One way to determine the overall safety performance of an organisation is to do a critical assessment of the safety incident reporting system that is in place. Many different parameters can be taken into account when doing this assessment. For example, to what extent and how ingrained is the incident reporting system in the general workforce? Do workers know exactly what to do in the event of a safety incident or near miss, as well as health or environmental incidents? Are all divisions, line managers and workers on the same page with regard to the classification of incidents? Inconsistencies in this regard (for example, variations in what constitutes a reportable incident or near miss) can seriously undermine the efficacy of the incident reporting system. Also, is the system transparent and disseminated properly, as necessitated by a given incident? Fail to do this assessment objectively and thoroughly at your organisation’s peril. It is for these reasons that having a formal and auditable reporting system in place such as that offered by ConvergePoint’s software is so helpful.
Many organizations are content to use their incident reporting system principally as a means to track the physical number of incidents in a given period. Big mistake – that is too myopic an approach to incident reporting. Simply collating the number of major and minor incidents and near misses can become merely a numbers game as it does not tell the full story.
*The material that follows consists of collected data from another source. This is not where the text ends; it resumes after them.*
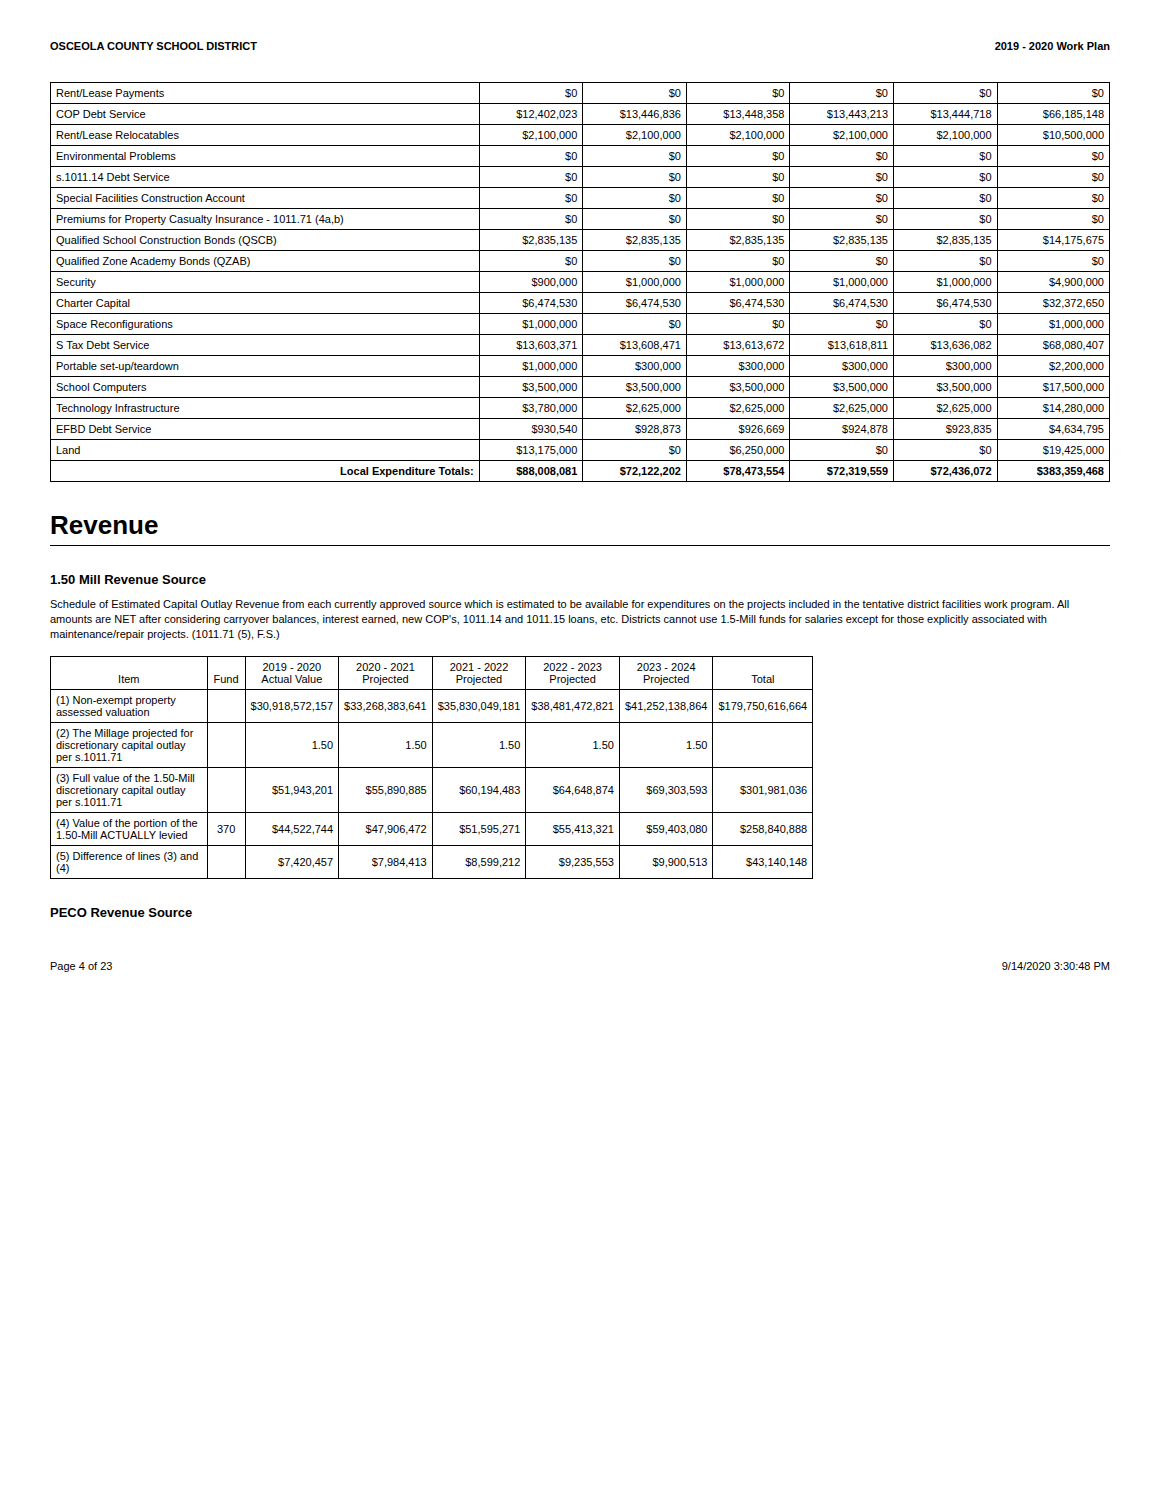OSCEOLA COUNTY SCHOOL DISTRICT
2019 - 2020 Work Plan
| Rent/Lease Payments | $0 | $0 | $0 | $0 | $0 | $0 |
| COP Debt Service | $12,402,023 | $13,446,836 | $13,448,358 | $13,443,213 | $13,444,718 | $66,185,148 |
| Rent/Lease Relocatables | $2,100,000 | $2,100,000 | $2,100,000 | $2,100,000 | $2,100,000 | $10,500,000 |
| Environmental Problems | $0 | $0 | $0 | $0 | $0 | $0 |
| s.1011.14 Debt Service | $0 | $0 | $0 | $0 | $0 | $0 |
| Special Facilities Construction Account | $0 | $0 | $0 | $0 | $0 | $0 |
| Premiums for Property Casualty Insurance - 1011.71 (4a,b) | $0 | $0 | $0 | $0 | $0 | $0 |
| Qualified School Construction Bonds (QSCB) | $2,835,135 | $2,835,135 | $2,835,135 | $2,835,135 | $2,835,135 | $14,175,675 |
| Qualified Zone Academy Bonds (QZAB) | $0 | $0 | $0 | $0 | $0 | $0 |
| Security | $900,000 | $1,000,000 | $1,000,000 | $1,000,000 | $1,000,000 | $4,900,000 |
| Charter Capital | $6,474,530 | $6,474,530 | $6,474,530 | $6,474,530 | $6,474,530 | $32,372,650 |
| Space Reconfigurations | $1,000,000 | $0 | $0 | $0 | $0 | $1,000,000 |
| S Tax Debt Service | $13,603,371 | $13,608,471 | $13,613,672 | $13,618,811 | $13,636,082 | $68,080,407 |
| Portable set-up/teardown | $1,000,000 | $300,000 | $300,000 | $300,000 | $300,000 | $2,200,000 |
| School Computers | $3,500,000 | $3,500,000 | $3,500,000 | $3,500,000 | $3,500,000 | $17,500,000 |
| Technology Infrastructure | $3,780,000 | $2,625,000 | $2,625,000 | $2,625,000 | $2,625,000 | $14,280,000 |
| EFBD Debt Service | $930,540 | $928,873 | $926,669 | $924,878 | $923,835 | $4,634,795 |
| Land | $13,175,000 | $0 | $6,250,000 | $0 | $0 | $19,425,000 |
| Local Expenditure Totals: | $88,008,081 | $72,122,202 | $78,473,554 | $72,319,559 | $72,436,072 | $383,359,468 |
Revenue
1.50 Mill Revenue Source
Schedule of Estimated Capital Outlay Revenue from each currently approved source which is estimated to be available for expenditures on the projects included in the tentative district facilities work program. All amounts are NET after considering carryover balances, interest earned, new COP's, 1011.14 and 1011.15 loans, etc. Districts cannot use 1.5-Mill funds for salaries except for those explicitly associated with maintenance/repair projects. (1011.71 (5), F.S.)
| Item | Fund | 2019 - 2020 Actual Value | 2020 - 2021 Projected | 2021 - 2022 Projected | 2022 - 2023 Projected | 2023 - 2024 Projected | Total |
| --- | --- | --- | --- | --- | --- | --- | --- |
| (1) Non-exempt property assessed valuation | | $30,918,572,157 | $33,268,383,641 | $35,830,049,181 | $38,481,472,821 | $41,252,138,864 | $179,750,616,664 |
| (2) The Millage projected for discretionary capital outlay per s.1011.71 | | 1.50 | 1.50 | 1.50 | 1.50 | 1.50 | |
| (3) Full value of the 1.50-Mill discretionary capital outlay per s.1011.71 | | $51,943,201 | $55,890,885 | $60,194,483 | $64,648,874 | $69,303,593 | $301,981,036 |
| (4) Value of the portion of the 1.50-Mill ACTUALLY levied | 370 | $44,522,744 | $47,906,472 | $51,595,271 | $55,413,321 | $59,403,080 | $258,840,888 |
| (5) Difference of lines (3) and (4) | | $7,420,457 | $7,984,413 | $8,599,212 | $9,235,553 | $9,900,513 | $43,140,148 |
PECO Revenue Source
Page 4 of 23
9/14/2020 3:30:48 PM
As with a credible and meaningful incident investigation process, the process of analysing incident rates must be done holistically and, wherever possible, determining the root cause. So, for example, if minor safety incidents are up for the quarter then the first question is obviously, why so?
However, what many organizations fail to do is to ask the exact same question when incident rates are down. It’s not enough to conclude that the safety system ‘must be working’ and that is why incidents are down. Presumption is the enemy of safety. As with all achievement, resting on laurels (when incident rates are down) or being in a state of denial (when incident rates are up) are equally problematic. Meaningful safety performance demands that incident rates should be down – and for all the right reasons.